The package outlined in this document is published under the GNU General Public License, version 3 (GPL-3.0). The GPL is an open source, copyleft license that allows for the modification and redistribution of original works. Programs licensed under the GPL come with NO WARRANTY. In our case, a simple R package isn’t likely to blow up your computer or kill your cat. Nonetheless, it is always a good idea to pay attention to what you are doing, to ensure that you have downloaded the correct data, and that everything looks ship-shape.

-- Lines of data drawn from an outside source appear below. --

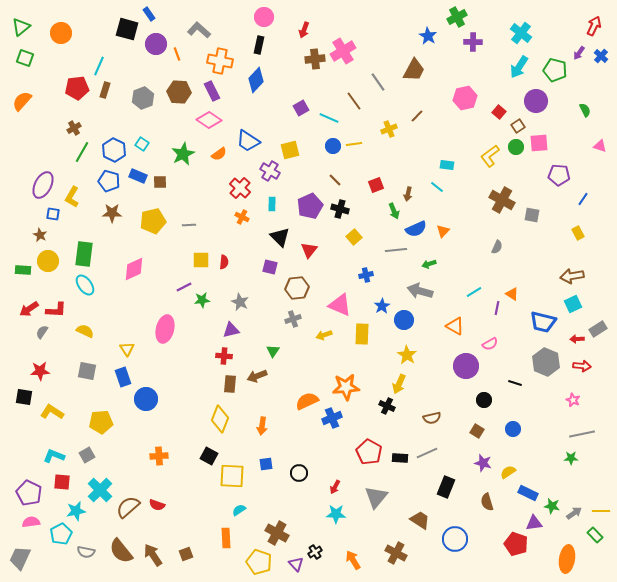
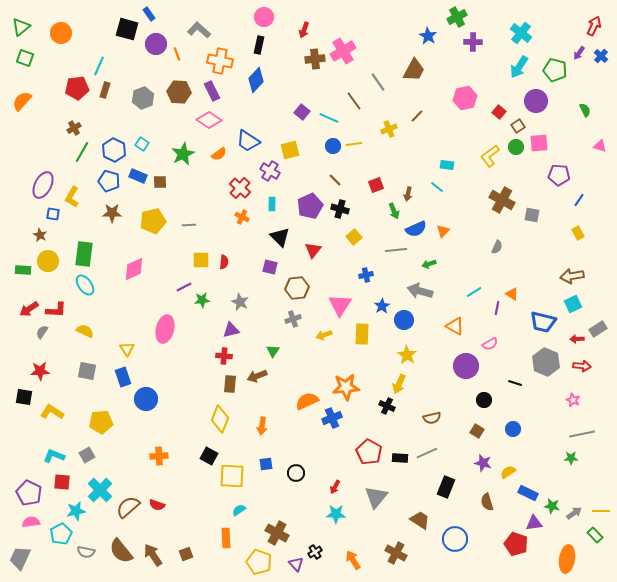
purple square at (301, 108): moved 1 px right, 4 px down; rotated 21 degrees counterclockwise
blue line at (583, 199): moved 4 px left, 1 px down
red triangle at (309, 250): moved 4 px right
pink triangle at (340, 305): rotated 40 degrees clockwise
black circle at (299, 473): moved 3 px left
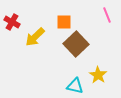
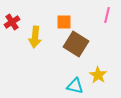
pink line: rotated 35 degrees clockwise
red cross: rotated 28 degrees clockwise
yellow arrow: rotated 40 degrees counterclockwise
brown square: rotated 15 degrees counterclockwise
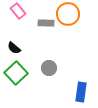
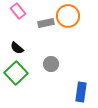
orange circle: moved 2 px down
gray rectangle: rotated 14 degrees counterclockwise
black semicircle: moved 3 px right
gray circle: moved 2 px right, 4 px up
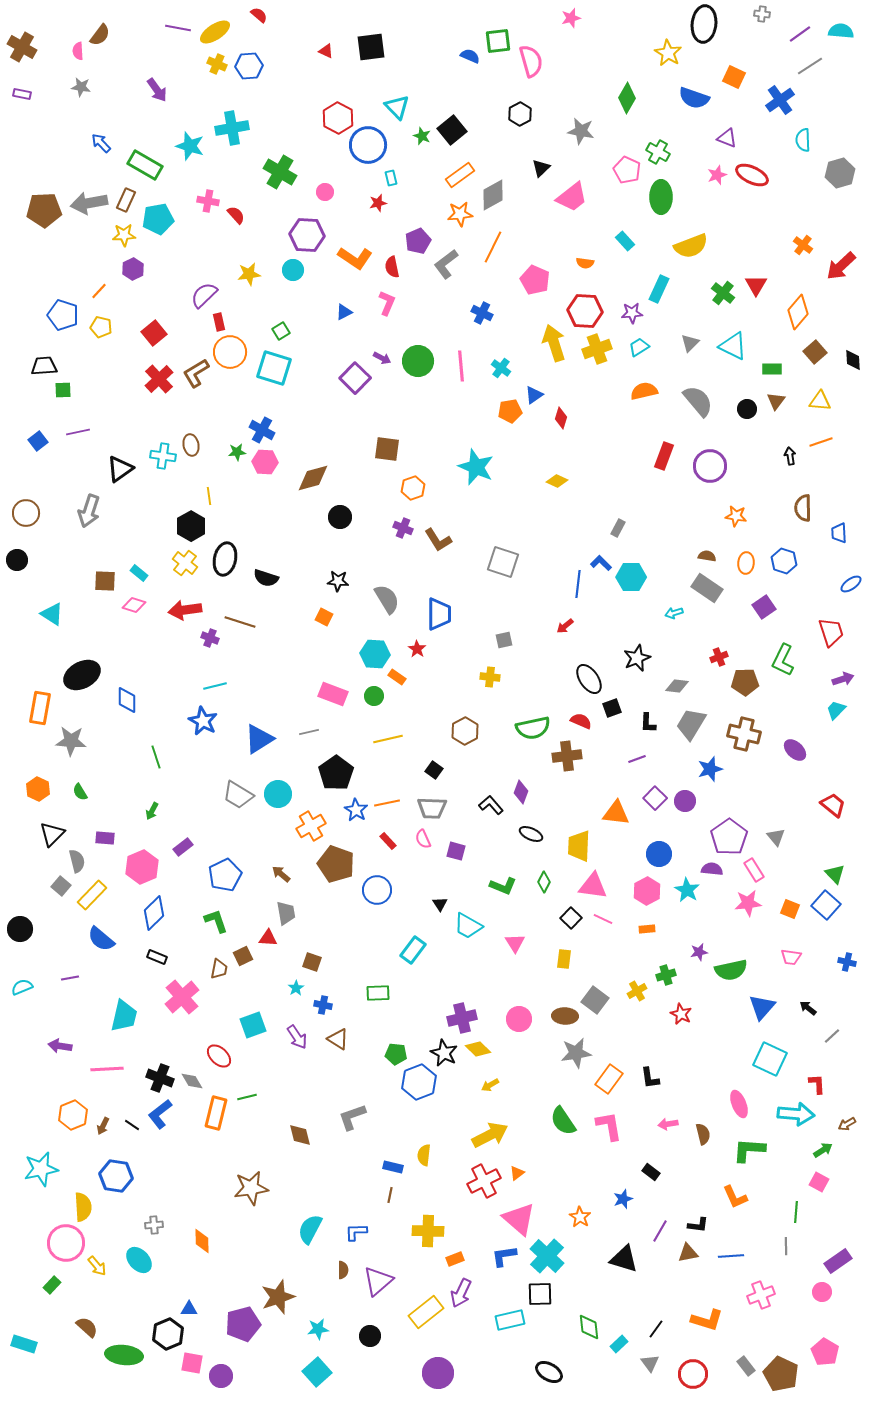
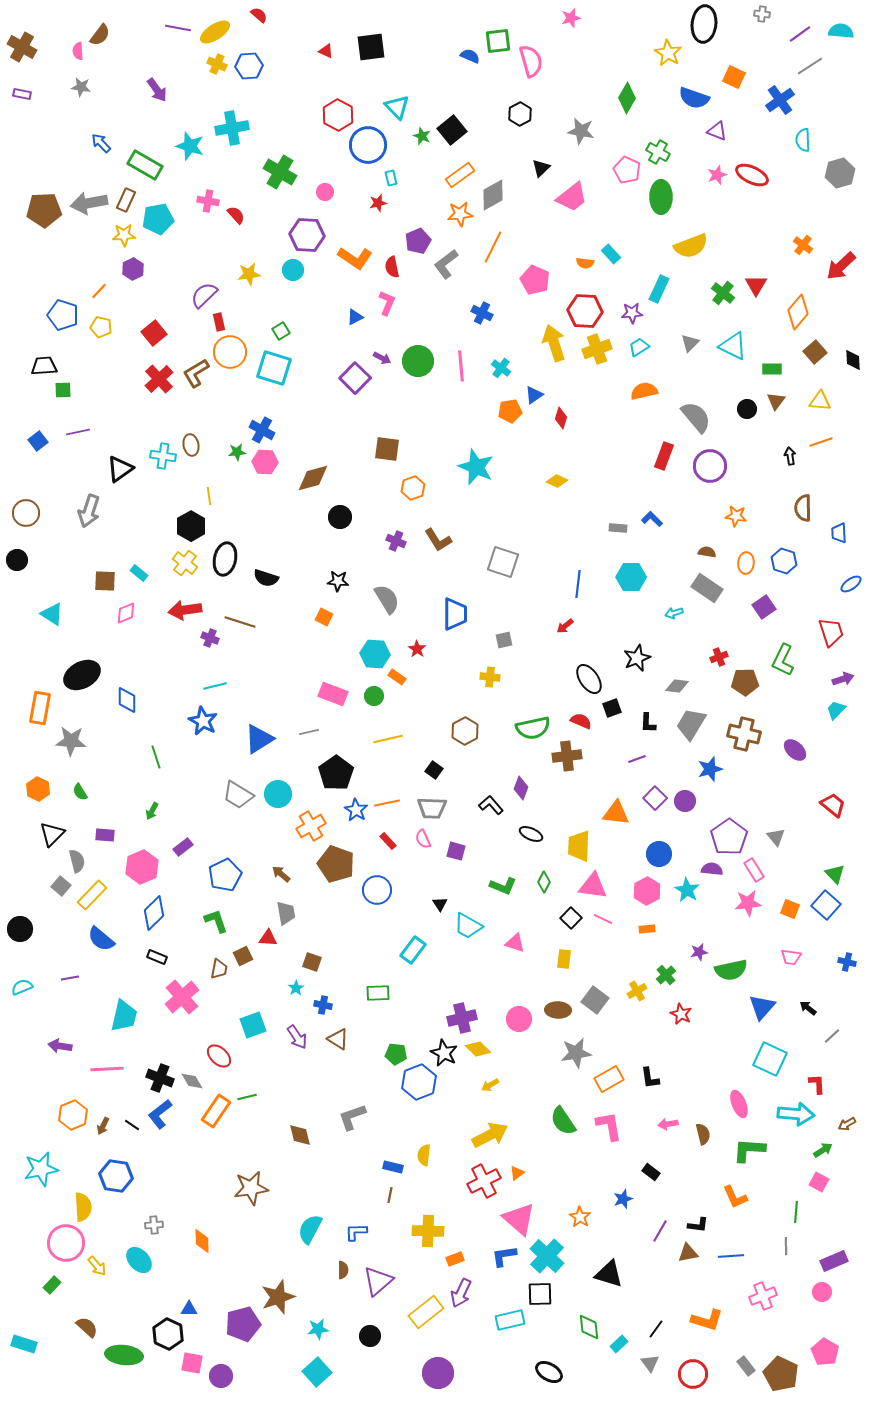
red hexagon at (338, 118): moved 3 px up
purple triangle at (727, 138): moved 10 px left, 7 px up
cyan rectangle at (625, 241): moved 14 px left, 13 px down
blue triangle at (344, 312): moved 11 px right, 5 px down
gray semicircle at (698, 401): moved 2 px left, 16 px down
purple cross at (403, 528): moved 7 px left, 13 px down
gray rectangle at (618, 528): rotated 66 degrees clockwise
brown semicircle at (707, 556): moved 4 px up
blue L-shape at (601, 563): moved 51 px right, 44 px up
pink diamond at (134, 605): moved 8 px left, 8 px down; rotated 40 degrees counterclockwise
blue trapezoid at (439, 614): moved 16 px right
purple diamond at (521, 792): moved 4 px up
purple rectangle at (105, 838): moved 3 px up
pink triangle at (515, 943): rotated 40 degrees counterclockwise
green cross at (666, 975): rotated 24 degrees counterclockwise
brown ellipse at (565, 1016): moved 7 px left, 6 px up
orange rectangle at (609, 1079): rotated 24 degrees clockwise
orange rectangle at (216, 1113): moved 2 px up; rotated 20 degrees clockwise
black triangle at (624, 1259): moved 15 px left, 15 px down
purple rectangle at (838, 1261): moved 4 px left; rotated 12 degrees clockwise
pink cross at (761, 1295): moved 2 px right, 1 px down
black hexagon at (168, 1334): rotated 12 degrees counterclockwise
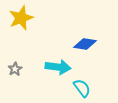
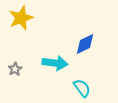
blue diamond: rotated 35 degrees counterclockwise
cyan arrow: moved 3 px left, 4 px up
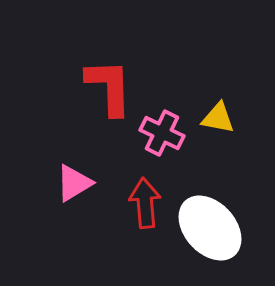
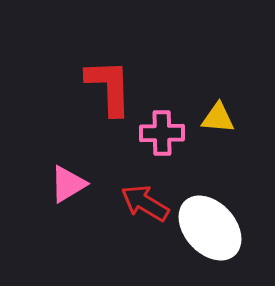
yellow triangle: rotated 6 degrees counterclockwise
pink cross: rotated 27 degrees counterclockwise
pink triangle: moved 6 px left, 1 px down
red arrow: rotated 54 degrees counterclockwise
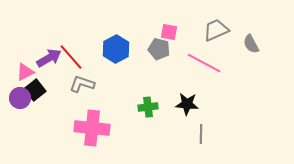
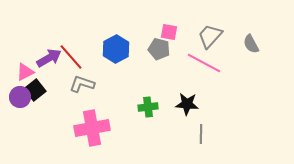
gray trapezoid: moved 6 px left, 6 px down; rotated 24 degrees counterclockwise
purple circle: moved 1 px up
pink cross: rotated 16 degrees counterclockwise
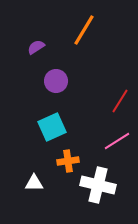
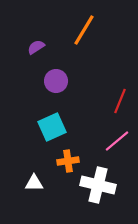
red line: rotated 10 degrees counterclockwise
pink line: rotated 8 degrees counterclockwise
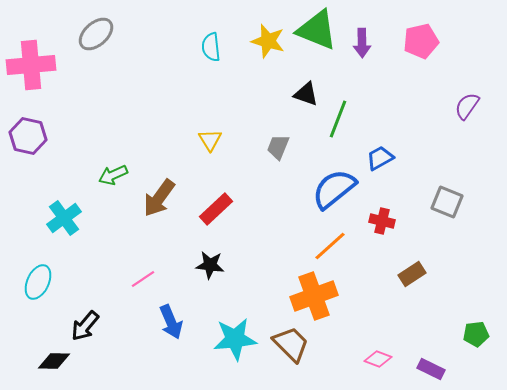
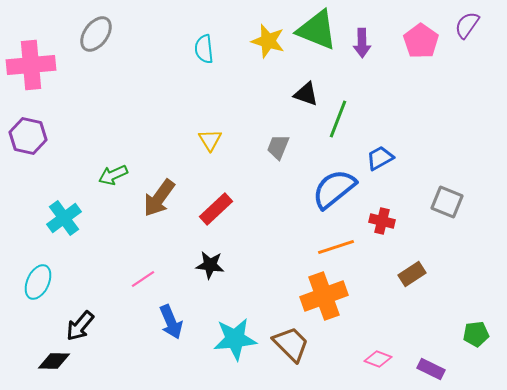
gray ellipse: rotated 12 degrees counterclockwise
pink pentagon: rotated 24 degrees counterclockwise
cyan semicircle: moved 7 px left, 2 px down
purple semicircle: moved 81 px up
orange line: moved 6 px right, 1 px down; rotated 24 degrees clockwise
orange cross: moved 10 px right
black arrow: moved 5 px left
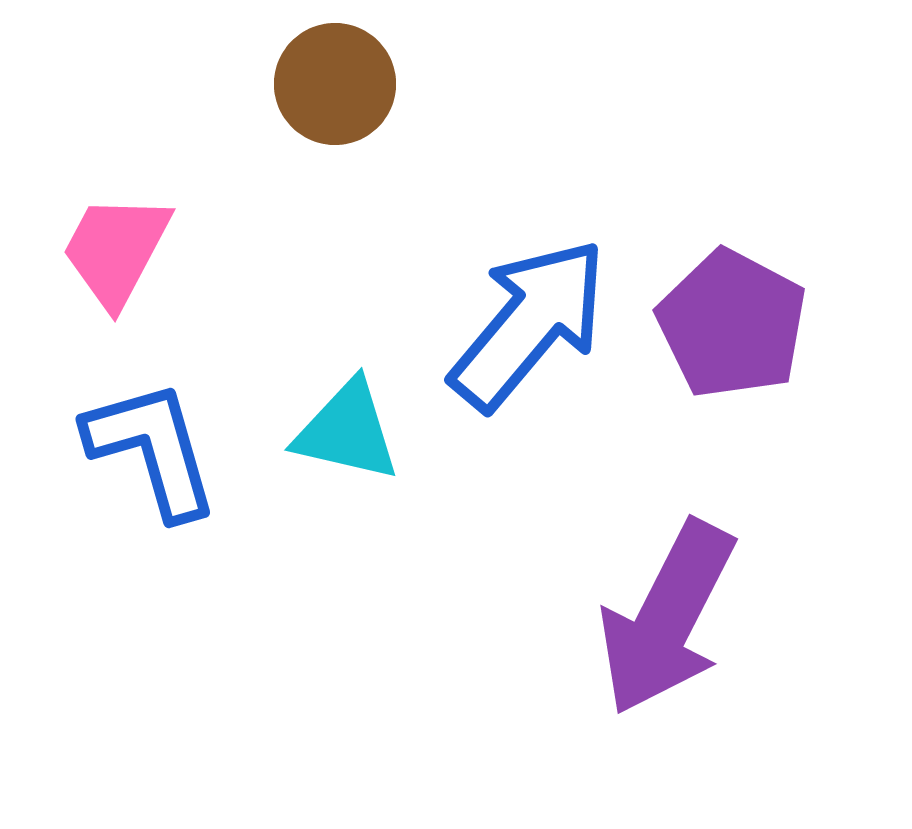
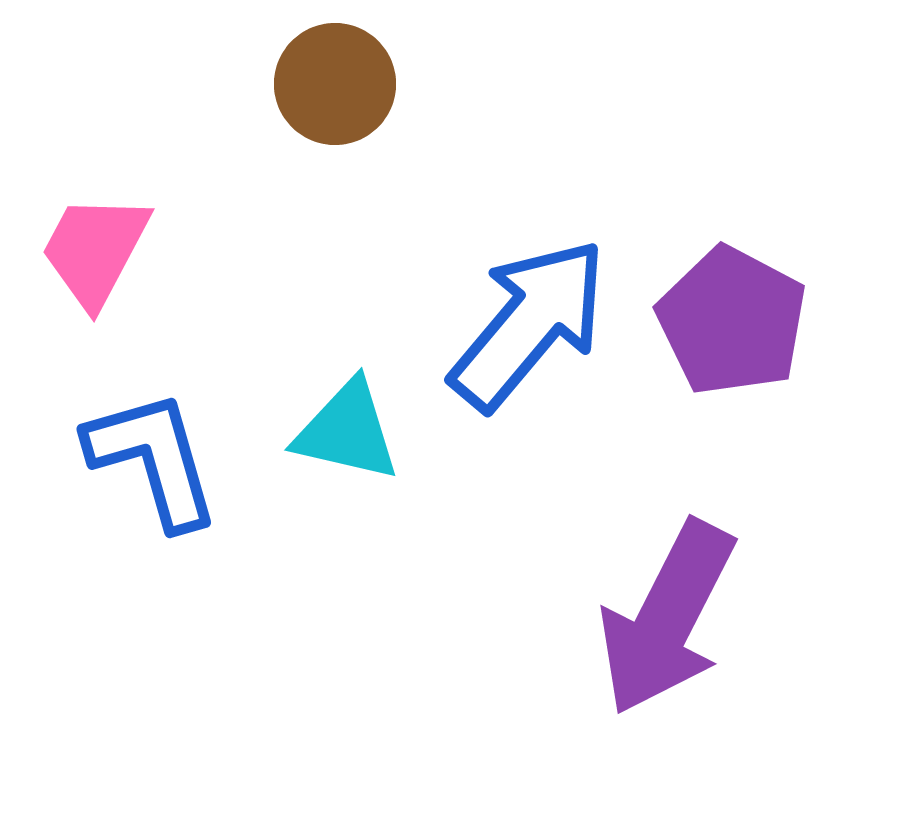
pink trapezoid: moved 21 px left
purple pentagon: moved 3 px up
blue L-shape: moved 1 px right, 10 px down
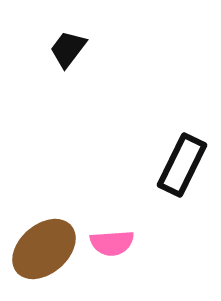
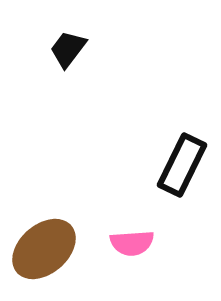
pink semicircle: moved 20 px right
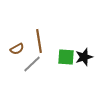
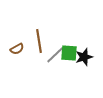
green square: moved 3 px right, 4 px up
gray line: moved 23 px right, 9 px up
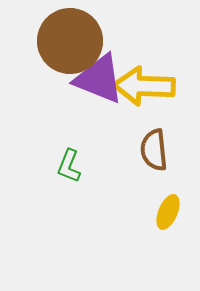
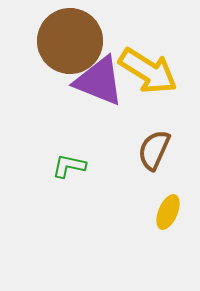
purple triangle: moved 2 px down
yellow arrow: moved 4 px right, 15 px up; rotated 150 degrees counterclockwise
brown semicircle: rotated 30 degrees clockwise
green L-shape: rotated 80 degrees clockwise
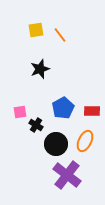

If you run into an issue while you are using the package, you can email me and I can help you troubleshoot the issue. However, if the issue is related to the package code and not your own fault, you should contribute back to the open source community by reporting the issue. You can report any issues to me here on GitLab.
If that seems like a lot of work, just think about how much work it would have been to do all the work this package does for you, or how much time went in to writing these functions … it is more than I’d like to admit!
Senamhi’s terms of use are here, but as of writing that link was redirecting to the Senamhi home page. An archived version is available here. The terms allow for the free and public access to information on the Senamhi website, in both for-profit and non-profit applications. However, Senamhi stipulates that any use of the data must be accompanied by a disclaimer that Senamhi is the proprietor of the information. The following text is recommended (official text in Spanish):
- Official Spanish: Información recopilada y trabajada por el Servicio Nacional de Meteorología e Hidrología del Perú. El uso que se le da a esta información es de mi (nuestra) entera responsabilidad.
- English translation: This information was compiled and maintained by Peru’s National Meteorology and Hydrology Service (Senamhi). The use of this data is of my (our) sole responsibility.
A message similar to the English message above is printed to the R console whenever the package is loaded.